The Ohio power company at the heart of a historic scandal has taken steps in recent months to move on from it.
Akron-based FirstEnergy conducted an internal investigation that resulted in the firing of its CEO and other top executives. It agreed to forgo revenue guarantees that resulted from the corrupt legislation, House Bill 6, that the company’s former leaders had pushed for. It volunteered in a financial disclosure that a $4 million payment to a man who was about to become a utility regulator might not have been on the level.
“FirstEnergy believes that pursuing an open and comprehensive dialogue with the Public Utilities Commission of Ohio (PUCO) and other key parties will benefit the company as it seeks to resolve a number of PUCO-led proceedings currently underway in a collaborative manner that balances the interests of all stakeholders,” the company said last week in a statement. “Today’s decision builds upon a partial settlement with the Ohio Attorney General to end the collection of (revenue guarantees) permitted by Ohio House Bill 6.”
However, one of those “stakeholders” said, that open posture is belied by arguments FirstEnergy is making to the utility commission. If it was truly being transparent, the company would cease its opposition to a unified, expanded investigation by the PUCO, the Energy Law and Policy Center said.
FirstEnergy was implicated last summer when federal authorities arrested then-House Speaker Larry Householder and four associates on charges that they used $61 million from FirstEnergy and related groups to make Householder speaker and corruptly pass HB 6, which would have raised $1.3 billion from ratepayers — mostly to prop up nuclear plants FirstEnergy began spinning off in 2016, but also to prop up two 65-year-old coal plants owned by a consortium of power companies, including FirstEnergy.
Two of Householder’s associates and a dark money group that was the conduit for much of the money have pleaded guilty.
And former FirstEnergy Lobbyist Sam Randazzo, Gov. Mike DeWine’s appointee to chair the Public Utility Commission of Ohio, resigned in November after the FBI raided his Columbus home.
The raid — and FirstEnergy CEO Chuck Jones’ firing — came after an internal investigation revealed that the company paid someone $4 million as he was becoming a regulator. DeWine later confirmed that Randazzo received the payment.
The money was supposed to be part of a consulting agreement Randazzo had with FirstEnergy. But in a filing last week with the U.S. Securities and Exchange Commission, FirstEnergy indicated that that might have been a ruse.
“FirstEnergy believes that payments under the consulting agreement may have been for purposes other than those represented within the consulting agreement,” said the filing, which was first reported by Cleveland.com. “The matter is a subject of the ongoing internal investigation related to the government investigations.”
That, and other attempts at transparency, are part of the company’s push to get past what U.S. Attorney David DeVillers said was likely the biggest bribery and money-laundering scandal in Ohio history.
“We are taking a number of decisive actions to put our company on the right path forward,” Steven E. Strah, FirstEnergy’s president and acting chief executive officer, said in a statement last week. “Our commitment to engaging constructively with our Ohio regulators and the decision to forego lost distribution revenue are important steps toward removing uncertainty about regulatory concerns in Ohio and positioning the company for long-term success.”
But at the same time the company was releasing that, it was continuing to oppose a request by the Environmental Law and Policy Center that the several scandal-related investigations being conducted by the PUCO be consolidated into a single, expanded probe.
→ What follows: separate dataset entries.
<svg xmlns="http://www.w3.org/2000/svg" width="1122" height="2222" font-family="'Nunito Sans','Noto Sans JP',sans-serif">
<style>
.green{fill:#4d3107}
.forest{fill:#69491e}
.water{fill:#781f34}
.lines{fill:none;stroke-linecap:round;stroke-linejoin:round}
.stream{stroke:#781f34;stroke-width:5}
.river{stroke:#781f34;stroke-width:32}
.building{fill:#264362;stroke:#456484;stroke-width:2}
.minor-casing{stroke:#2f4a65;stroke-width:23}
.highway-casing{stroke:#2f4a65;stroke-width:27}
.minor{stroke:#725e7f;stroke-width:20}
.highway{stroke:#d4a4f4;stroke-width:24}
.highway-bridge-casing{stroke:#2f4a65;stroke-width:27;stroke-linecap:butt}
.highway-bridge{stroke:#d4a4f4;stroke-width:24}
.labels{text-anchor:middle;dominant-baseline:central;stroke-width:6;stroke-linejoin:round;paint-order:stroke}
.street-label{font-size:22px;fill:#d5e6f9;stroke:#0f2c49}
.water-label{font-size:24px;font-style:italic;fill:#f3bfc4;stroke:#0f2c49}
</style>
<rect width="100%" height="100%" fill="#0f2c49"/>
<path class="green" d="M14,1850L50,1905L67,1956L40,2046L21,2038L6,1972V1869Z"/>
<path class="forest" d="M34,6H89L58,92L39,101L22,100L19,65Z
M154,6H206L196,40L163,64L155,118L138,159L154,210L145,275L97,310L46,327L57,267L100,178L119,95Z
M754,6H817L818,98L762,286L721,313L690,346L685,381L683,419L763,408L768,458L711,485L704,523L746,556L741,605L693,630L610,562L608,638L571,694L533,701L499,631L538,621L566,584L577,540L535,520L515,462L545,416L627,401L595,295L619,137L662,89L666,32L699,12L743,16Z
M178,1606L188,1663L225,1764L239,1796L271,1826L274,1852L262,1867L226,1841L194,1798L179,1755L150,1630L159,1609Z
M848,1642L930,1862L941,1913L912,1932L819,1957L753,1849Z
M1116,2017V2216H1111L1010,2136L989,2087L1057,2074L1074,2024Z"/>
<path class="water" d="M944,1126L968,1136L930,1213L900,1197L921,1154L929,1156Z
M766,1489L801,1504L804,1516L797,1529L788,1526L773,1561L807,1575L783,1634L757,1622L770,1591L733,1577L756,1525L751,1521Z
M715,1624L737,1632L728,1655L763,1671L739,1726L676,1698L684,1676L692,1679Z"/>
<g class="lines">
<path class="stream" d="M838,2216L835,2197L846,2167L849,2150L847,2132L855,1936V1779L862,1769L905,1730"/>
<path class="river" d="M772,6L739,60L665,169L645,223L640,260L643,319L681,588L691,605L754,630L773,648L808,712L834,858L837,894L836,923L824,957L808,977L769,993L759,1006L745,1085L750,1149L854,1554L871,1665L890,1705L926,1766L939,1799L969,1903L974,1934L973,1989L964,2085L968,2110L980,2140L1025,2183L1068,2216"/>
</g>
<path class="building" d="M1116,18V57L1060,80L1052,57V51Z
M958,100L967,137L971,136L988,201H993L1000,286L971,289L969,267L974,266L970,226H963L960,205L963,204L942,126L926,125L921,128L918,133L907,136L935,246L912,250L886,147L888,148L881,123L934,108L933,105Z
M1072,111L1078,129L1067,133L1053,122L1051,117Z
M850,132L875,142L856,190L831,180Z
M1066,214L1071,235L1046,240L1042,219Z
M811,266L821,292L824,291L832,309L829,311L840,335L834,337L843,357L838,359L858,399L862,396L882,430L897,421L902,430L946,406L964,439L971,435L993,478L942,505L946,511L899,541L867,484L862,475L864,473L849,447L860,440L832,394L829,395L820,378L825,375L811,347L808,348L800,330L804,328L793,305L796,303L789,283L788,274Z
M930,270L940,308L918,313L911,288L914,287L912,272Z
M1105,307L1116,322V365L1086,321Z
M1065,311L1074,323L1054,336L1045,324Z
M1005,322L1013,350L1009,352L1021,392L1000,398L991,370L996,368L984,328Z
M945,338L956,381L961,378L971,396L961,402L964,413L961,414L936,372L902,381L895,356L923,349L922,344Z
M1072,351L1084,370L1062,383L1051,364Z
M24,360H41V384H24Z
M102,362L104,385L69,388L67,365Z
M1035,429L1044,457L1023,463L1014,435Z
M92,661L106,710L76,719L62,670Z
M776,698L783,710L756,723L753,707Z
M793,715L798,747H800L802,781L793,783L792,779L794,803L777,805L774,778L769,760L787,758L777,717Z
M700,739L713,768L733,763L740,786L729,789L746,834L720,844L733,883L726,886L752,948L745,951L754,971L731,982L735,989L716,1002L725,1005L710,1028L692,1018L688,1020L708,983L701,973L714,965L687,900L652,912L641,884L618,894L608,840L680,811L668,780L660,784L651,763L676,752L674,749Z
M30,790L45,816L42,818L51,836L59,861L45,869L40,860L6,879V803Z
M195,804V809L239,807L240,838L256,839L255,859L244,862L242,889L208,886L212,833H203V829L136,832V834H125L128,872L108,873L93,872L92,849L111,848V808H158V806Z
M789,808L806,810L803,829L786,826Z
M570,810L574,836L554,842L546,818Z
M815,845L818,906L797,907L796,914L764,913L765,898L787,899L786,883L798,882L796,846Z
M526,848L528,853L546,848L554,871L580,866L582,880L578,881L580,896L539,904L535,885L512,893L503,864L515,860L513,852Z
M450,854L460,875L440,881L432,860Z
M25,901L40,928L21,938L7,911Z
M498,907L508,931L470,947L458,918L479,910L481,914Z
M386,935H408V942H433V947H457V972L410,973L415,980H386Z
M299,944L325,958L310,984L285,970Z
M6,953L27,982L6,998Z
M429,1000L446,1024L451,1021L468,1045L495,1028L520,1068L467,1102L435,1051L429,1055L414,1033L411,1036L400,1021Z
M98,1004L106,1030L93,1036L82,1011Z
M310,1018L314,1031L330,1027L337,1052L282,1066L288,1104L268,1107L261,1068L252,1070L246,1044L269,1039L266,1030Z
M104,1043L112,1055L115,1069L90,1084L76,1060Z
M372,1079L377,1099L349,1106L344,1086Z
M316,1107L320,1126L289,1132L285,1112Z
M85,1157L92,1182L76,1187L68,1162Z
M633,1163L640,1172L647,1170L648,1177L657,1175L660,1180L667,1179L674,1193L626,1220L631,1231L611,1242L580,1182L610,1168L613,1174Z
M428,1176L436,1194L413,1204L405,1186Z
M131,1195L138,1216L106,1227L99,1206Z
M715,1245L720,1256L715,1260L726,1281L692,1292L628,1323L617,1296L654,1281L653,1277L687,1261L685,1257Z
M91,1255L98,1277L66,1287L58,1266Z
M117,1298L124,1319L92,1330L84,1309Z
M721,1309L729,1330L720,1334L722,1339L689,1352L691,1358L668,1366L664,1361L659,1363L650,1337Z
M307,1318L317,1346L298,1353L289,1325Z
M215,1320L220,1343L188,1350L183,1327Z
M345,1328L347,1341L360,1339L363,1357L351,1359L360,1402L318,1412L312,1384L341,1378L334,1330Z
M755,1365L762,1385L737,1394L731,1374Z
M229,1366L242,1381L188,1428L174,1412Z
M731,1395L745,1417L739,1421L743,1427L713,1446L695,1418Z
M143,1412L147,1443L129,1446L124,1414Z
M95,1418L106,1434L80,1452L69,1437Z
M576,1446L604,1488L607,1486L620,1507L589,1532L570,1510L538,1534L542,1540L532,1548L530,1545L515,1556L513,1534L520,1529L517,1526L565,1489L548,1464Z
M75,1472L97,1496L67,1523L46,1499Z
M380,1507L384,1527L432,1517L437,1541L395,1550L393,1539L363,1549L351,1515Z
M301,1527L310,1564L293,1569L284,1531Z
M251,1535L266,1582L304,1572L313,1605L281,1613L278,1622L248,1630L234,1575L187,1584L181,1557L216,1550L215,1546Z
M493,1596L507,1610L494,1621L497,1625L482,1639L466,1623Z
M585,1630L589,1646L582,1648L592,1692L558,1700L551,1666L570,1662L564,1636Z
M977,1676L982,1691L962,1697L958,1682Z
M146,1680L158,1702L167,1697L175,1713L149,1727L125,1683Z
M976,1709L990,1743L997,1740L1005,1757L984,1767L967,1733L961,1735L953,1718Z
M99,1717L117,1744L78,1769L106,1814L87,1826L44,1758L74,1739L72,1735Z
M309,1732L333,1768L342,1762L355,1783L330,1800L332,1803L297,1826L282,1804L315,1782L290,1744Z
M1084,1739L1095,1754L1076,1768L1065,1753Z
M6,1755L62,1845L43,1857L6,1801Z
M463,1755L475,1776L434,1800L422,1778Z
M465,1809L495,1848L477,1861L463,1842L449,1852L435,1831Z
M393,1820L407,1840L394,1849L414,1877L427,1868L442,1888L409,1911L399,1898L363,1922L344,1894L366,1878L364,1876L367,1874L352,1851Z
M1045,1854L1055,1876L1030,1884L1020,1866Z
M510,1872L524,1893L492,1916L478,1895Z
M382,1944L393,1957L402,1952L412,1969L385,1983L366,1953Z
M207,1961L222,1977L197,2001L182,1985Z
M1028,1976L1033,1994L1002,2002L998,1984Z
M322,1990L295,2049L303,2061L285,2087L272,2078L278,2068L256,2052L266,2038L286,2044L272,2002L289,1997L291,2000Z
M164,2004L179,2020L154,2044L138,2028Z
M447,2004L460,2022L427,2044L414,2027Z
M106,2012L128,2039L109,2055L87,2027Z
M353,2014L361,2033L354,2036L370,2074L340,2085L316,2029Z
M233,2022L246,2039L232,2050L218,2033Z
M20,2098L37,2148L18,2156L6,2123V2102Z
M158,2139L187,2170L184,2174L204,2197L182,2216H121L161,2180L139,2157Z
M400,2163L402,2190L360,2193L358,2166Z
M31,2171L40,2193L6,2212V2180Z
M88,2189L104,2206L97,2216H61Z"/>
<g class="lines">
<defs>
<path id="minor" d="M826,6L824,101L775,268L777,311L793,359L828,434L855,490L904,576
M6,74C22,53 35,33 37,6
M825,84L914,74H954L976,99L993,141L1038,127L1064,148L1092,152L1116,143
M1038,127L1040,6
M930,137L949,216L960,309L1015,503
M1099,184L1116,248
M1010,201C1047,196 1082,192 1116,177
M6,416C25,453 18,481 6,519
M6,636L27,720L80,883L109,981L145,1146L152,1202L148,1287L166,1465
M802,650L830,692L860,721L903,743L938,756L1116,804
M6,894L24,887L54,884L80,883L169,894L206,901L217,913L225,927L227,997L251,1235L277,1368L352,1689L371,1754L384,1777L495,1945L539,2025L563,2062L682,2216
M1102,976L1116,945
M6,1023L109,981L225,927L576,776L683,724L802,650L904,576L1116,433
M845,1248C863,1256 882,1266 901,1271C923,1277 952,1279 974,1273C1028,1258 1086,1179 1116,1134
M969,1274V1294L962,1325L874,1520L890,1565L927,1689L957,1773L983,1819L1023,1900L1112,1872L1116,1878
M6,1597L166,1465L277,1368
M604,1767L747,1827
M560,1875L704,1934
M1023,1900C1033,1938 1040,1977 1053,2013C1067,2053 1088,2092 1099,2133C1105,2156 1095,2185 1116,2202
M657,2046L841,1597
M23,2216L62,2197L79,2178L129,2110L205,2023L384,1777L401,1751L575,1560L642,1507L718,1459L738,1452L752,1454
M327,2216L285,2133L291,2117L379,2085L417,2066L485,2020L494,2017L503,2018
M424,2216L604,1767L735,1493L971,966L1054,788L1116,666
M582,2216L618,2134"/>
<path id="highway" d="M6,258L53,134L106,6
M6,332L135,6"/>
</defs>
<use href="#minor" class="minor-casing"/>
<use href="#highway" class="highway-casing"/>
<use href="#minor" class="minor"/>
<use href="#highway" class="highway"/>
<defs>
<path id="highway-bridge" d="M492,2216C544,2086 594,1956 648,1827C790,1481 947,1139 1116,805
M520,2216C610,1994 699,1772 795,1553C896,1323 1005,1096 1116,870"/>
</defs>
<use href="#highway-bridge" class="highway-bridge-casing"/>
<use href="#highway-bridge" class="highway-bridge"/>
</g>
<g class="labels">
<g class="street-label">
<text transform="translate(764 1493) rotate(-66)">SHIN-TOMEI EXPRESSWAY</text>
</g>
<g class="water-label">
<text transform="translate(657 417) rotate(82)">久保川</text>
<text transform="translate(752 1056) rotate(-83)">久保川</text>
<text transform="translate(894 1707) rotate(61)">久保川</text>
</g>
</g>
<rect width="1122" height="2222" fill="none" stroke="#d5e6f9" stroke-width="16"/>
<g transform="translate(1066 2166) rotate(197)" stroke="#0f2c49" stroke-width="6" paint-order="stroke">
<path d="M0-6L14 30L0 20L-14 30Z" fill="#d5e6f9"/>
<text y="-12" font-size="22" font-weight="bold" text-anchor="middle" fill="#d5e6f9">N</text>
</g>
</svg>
Among the items they want to see investigated: Whether, with Randazzo at the helm, the regulator itself played a role in the corrupt scheme.
A FirstEnergy spokeswoman said she couldn’t comment on the investigations, but she referred to the comments made by Strah.
On Thursday, the Environmental Law and Policy Center fired back at FirstEnergy’s claims of openness.
“On FirstEnergy’s analyst call this morning the company stated a desire to work with regulatory stakeholders. It also indicated a desire to sweep all of the regulatory investigations into one big process,” Senior Attorney Rob Kelter said in a statement. “These comments contradict the position it is taking at the Public Utilities Commission, where it opposes the comprehensive investigation that regulatory stakeholders Environmental Law and Policy Center and Ohio Environmental Council requested in a recent motion. At the commission, the company has advocated for a piecemeal, go-slow approach that will delay getting to the bottom of this unprecedented scandal.”